[Job] Only a slice of the listing below is wanted. Retype the lines from the one containing "Countries Capitals List" through the one containing "CAR & MARINE AUDIO", exactly, both ends included.

◆ ◆ ◆ ◆ ◆ ◆ ◆

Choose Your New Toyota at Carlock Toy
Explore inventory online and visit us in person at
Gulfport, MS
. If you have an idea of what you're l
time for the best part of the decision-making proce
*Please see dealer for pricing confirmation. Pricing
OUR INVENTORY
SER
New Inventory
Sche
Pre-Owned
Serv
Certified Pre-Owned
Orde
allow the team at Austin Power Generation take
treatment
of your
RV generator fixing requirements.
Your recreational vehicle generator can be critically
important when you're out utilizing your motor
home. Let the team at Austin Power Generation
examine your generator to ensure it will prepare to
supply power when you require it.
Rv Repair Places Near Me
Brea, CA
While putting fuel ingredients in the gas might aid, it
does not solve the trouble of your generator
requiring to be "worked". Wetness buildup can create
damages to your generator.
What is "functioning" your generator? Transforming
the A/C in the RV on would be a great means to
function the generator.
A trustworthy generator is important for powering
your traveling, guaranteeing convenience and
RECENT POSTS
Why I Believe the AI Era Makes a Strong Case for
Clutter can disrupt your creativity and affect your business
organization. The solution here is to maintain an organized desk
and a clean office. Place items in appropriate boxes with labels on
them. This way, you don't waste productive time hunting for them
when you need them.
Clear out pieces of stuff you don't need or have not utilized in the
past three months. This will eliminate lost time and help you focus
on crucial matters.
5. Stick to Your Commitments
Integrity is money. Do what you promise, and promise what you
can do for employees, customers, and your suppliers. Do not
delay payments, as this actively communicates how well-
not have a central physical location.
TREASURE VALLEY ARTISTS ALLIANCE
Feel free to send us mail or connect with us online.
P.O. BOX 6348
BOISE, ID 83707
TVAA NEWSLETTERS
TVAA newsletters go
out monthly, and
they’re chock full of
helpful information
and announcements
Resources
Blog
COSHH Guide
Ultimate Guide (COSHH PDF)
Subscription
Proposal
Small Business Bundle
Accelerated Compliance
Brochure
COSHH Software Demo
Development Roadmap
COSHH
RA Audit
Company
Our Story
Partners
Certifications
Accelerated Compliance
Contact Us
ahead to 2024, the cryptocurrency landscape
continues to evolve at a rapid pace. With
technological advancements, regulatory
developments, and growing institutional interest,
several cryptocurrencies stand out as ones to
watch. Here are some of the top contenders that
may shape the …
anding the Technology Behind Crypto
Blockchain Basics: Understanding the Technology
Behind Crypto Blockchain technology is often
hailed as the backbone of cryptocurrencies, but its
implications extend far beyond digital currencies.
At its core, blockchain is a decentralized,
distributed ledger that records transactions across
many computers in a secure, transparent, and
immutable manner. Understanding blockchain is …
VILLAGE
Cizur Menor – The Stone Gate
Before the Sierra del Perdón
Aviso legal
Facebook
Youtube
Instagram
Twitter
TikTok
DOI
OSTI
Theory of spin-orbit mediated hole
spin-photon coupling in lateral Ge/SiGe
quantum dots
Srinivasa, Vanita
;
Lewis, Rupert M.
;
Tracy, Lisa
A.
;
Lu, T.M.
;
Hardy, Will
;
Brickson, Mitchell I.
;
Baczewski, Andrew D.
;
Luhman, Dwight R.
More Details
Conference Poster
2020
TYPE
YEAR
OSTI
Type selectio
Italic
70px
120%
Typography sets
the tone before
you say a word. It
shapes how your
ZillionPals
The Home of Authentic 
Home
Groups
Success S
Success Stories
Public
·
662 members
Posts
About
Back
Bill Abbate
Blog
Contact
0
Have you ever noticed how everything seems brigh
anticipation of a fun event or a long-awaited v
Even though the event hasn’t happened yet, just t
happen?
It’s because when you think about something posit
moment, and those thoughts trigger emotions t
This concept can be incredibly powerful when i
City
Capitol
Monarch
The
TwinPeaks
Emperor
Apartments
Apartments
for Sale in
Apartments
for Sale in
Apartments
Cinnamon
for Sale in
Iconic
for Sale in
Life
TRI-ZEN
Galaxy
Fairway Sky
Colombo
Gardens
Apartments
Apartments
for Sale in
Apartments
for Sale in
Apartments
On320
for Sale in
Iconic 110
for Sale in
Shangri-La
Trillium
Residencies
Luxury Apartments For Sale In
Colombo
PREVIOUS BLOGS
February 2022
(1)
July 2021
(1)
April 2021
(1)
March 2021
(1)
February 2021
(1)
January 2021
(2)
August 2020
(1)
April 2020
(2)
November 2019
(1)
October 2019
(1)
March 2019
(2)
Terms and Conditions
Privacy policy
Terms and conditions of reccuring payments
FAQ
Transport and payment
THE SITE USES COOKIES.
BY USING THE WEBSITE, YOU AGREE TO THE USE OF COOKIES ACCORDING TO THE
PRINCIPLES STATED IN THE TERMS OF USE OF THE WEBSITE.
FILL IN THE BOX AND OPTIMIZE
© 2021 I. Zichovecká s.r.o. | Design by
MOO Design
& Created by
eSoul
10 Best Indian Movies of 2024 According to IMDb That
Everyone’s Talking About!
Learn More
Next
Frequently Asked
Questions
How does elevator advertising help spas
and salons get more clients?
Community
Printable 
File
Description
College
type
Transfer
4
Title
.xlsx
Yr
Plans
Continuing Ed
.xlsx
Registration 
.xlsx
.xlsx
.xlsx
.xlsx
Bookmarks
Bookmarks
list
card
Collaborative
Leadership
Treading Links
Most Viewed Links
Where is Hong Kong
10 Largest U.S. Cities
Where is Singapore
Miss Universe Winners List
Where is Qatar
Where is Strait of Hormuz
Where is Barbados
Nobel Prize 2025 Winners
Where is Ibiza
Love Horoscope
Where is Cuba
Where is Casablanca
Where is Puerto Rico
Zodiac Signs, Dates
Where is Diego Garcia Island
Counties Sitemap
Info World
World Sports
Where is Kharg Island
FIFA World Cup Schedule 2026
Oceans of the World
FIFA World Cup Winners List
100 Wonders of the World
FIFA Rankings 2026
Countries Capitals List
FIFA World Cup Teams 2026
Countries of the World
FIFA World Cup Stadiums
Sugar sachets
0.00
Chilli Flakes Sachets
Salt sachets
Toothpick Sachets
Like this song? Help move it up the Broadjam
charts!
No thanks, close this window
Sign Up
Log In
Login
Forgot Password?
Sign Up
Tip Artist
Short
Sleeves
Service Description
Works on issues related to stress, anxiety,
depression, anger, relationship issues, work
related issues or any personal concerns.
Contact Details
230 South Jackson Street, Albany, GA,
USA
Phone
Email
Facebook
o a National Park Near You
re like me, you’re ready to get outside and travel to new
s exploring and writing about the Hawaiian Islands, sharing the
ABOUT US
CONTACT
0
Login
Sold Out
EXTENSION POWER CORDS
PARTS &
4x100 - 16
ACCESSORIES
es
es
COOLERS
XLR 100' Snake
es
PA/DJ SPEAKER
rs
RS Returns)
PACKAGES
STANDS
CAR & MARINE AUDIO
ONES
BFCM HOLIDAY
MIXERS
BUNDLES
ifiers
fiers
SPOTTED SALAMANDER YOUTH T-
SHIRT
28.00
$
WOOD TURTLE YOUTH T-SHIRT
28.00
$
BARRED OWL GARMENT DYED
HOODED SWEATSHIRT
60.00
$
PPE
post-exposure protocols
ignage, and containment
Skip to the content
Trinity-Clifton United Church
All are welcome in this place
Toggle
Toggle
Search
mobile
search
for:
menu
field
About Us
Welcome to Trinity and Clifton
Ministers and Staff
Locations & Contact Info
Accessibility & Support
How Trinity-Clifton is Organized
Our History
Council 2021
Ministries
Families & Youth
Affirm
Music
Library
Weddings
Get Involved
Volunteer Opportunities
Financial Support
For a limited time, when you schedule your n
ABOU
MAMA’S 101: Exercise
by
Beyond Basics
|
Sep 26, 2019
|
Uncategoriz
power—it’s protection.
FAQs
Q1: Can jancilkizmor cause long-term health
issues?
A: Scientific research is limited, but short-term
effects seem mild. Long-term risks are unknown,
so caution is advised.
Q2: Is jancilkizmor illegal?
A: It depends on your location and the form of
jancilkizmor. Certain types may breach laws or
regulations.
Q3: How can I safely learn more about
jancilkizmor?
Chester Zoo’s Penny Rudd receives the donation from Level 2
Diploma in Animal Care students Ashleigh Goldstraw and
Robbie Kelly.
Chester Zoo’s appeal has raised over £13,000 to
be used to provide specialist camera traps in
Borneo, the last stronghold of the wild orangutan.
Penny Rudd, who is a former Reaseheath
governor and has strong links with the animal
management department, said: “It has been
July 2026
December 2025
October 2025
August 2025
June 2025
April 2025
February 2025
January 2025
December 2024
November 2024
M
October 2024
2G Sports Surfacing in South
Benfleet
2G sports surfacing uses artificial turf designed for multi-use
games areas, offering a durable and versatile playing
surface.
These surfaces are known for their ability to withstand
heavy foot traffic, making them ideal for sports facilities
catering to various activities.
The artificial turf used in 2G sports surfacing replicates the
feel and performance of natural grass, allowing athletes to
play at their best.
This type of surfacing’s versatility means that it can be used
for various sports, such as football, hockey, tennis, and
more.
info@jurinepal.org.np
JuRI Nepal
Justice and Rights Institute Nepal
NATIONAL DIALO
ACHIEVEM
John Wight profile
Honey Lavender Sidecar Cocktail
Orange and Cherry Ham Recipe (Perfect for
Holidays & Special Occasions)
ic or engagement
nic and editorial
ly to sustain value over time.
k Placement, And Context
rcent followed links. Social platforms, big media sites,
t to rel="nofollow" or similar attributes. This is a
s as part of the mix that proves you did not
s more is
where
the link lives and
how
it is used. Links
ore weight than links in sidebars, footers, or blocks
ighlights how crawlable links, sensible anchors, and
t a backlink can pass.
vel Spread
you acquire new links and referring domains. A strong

◆ ◆ ◆ ◆ ◆ ◆ ◆

[Exercise answer]
Countries Capitals List
FIFA World Cup Teams 2026
Countries of the World
FIFA World Cup Stadiums
Sugar sachets
0.00
Chilli Flakes Sachets
Salt sachets
Toothpick Sachets
Like this song? Help move it up the Broadjam
charts!
No thanks, close this window
Sign Up
Log In
Login
Forgot Password?
Sign Up
Tip Artist
Short
Sleeves
Service Description
Works on issues related to stress, anxiety,
depression, anger, relationship issues, work
related issues or any personal concerns.
Contact Details
230 South Jackson Street, Albany, GA,
USA
Phone
Email
Facebook
o a National Park Near You
re like me, you’re ready to get outside and travel to new
s exploring and writing about the Hawaiian Islands, sharing the
ABOUT US
CONTACT
0
Login
Sold Out
EXTENSION POWER CORDS
PARTS &
4x100 - 16
ACCESSORIES
es
es
COOLERS
XLR 100' Snake
es
PA/DJ SPEAKER
rs
RS Returns)
PACKAGES
STANDS
CAR & MARINE AUDIO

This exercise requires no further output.